Scale Down LLM and Load Generator Pods

Scale the Locust deployment replicas to 0:

kubectl scale deployment locust-load-70b --replicas=0  -n nim-load-test

Scale the NIM LLM deployment replicas to 1:

kubectl scale deployment meta-llama3-70b-instruct --replicas=1 -n nim

Verify Smart Scaler and HPA Settings

Ensure the HorizontalPodAutoscaler (HPA)replica is also set to 1:

kubectl get hpa -n nim

Wait for Stabilization

Wait for some time (5-20 minutes) to allow both Smart Scaler and HPA to fully scale down and stabilize at 1 replica.

kubectl get hpa -n nim

Ensure the HorizontalPodAutoscaler (HPA)replica is also set to 1:

Smart Scaler/HPA configuration, verify configuration

Smart Scaler

Note:

  • verify and edit scaledobject, if needed (Typically you would need to edit this if you are switching from HPA to Smart Scaler)
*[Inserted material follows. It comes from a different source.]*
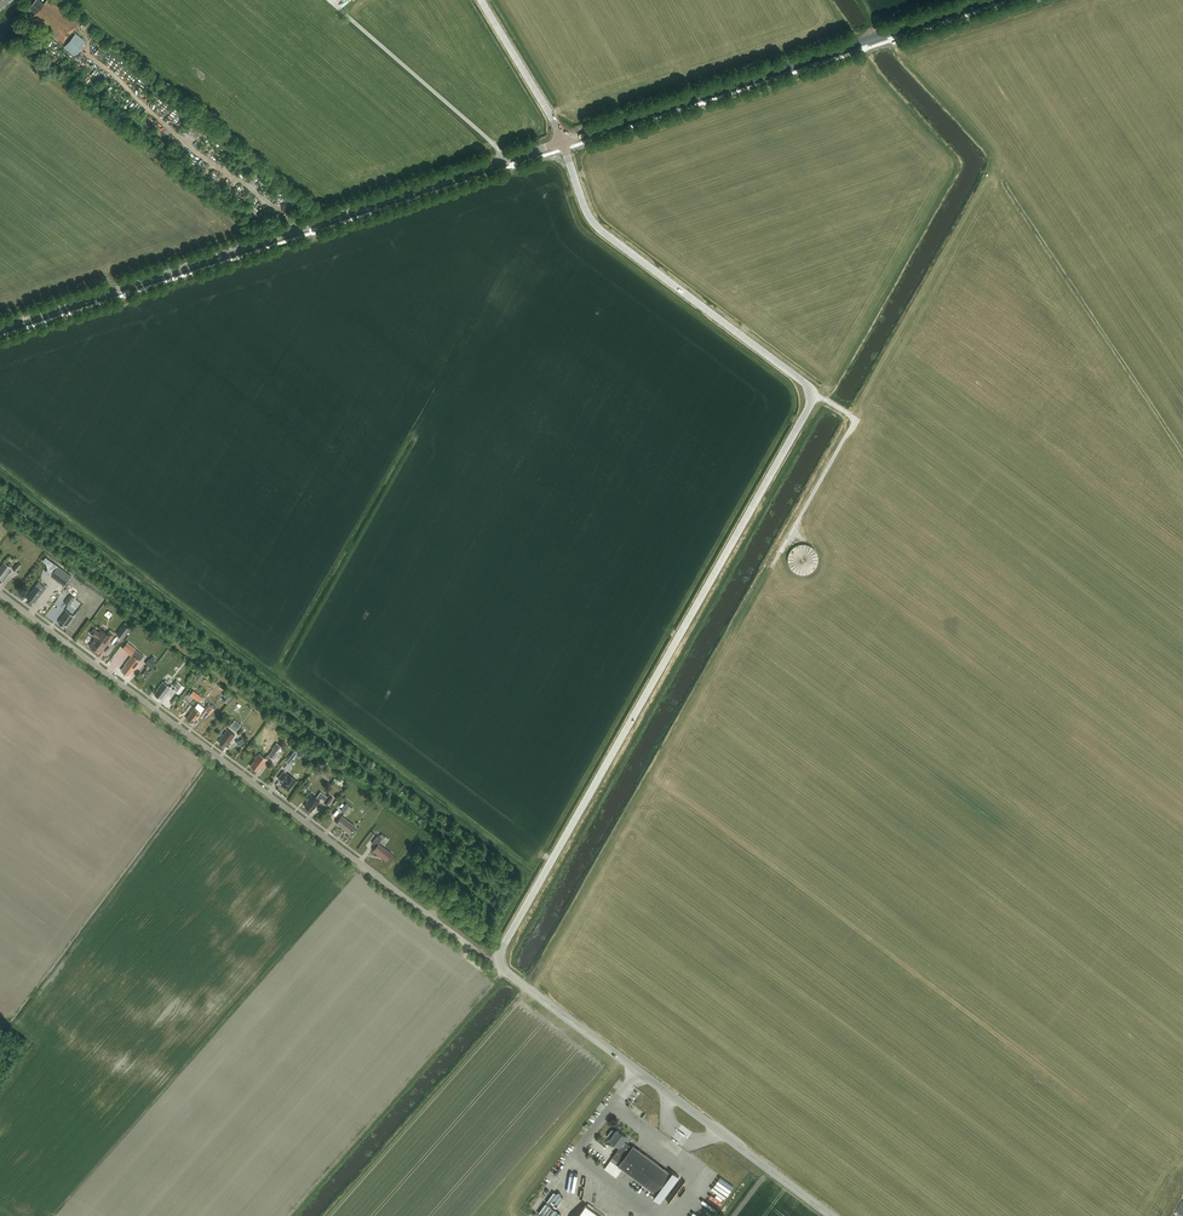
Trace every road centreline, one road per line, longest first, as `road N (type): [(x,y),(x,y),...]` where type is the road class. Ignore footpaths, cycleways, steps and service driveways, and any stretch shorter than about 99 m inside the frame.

Edit ScaledObject resource

kubectl edit scaledobjects llm-demo-keda-70b -n nim

Set spec.metadata fields with the following data

- metadata:
    metricName: smartscaler_hpa_num_pods
    query: smartscaler_hpa_num_pods{ss_app_name="nim-llama",ss_deployment_name="meta-llama3-8b-instruct",job="pushgateway",ss_app_version="1.0", ss_cluster_name="nim-llama", ss_namespace="nim", ss_tenant_name="tenant-b200-local"}
    serverAddress: http://prometheus-kube-prometheus-prometheus.monitoring.svc.cluster.local:9090
    threshold: "1"

Check and reset the spec.maxReplicaCount to 8

For HPA setup

Note:

  • verify and edit scaledobject, if needed (Typically you would need to edit this if you are switching from Smart Scaler to HPA)

Edit ScaledObject resource

kubectl edit scaledobjects llm-demo-keda-70b -n nim

Set spec.metadata fields with the following data

Note: threshold value will be different for different models and GPUs, based on the PSE values.

  • For B200: llama3.1 70b, threshold:80
  • For B200: llama3.1 8b, threshold:200
- metadata:
    metricName: smartscaler_hpa_num_pods
    query: sum(num_requests_running) + sum(num_requests_waiting)
    serverAddress: http://prometheus-kube-prometheus-prometheus.monitoring.svc.cluster.local:9090
    threshold: "80"

Check to make sure current replicas set to 1 and model pod is running and ready

kubectl get hpa -n nim
kubectl get pods -n nim

Restart Load Generation

Scale the Locust replicas up to 1 to initiate the next test cycle:

kubectl scale deployment locust-load-70b -n nim-load-test --replicas=1

Monitor the Test

Observe metrics and scaling behavior using the NIM Dashboard.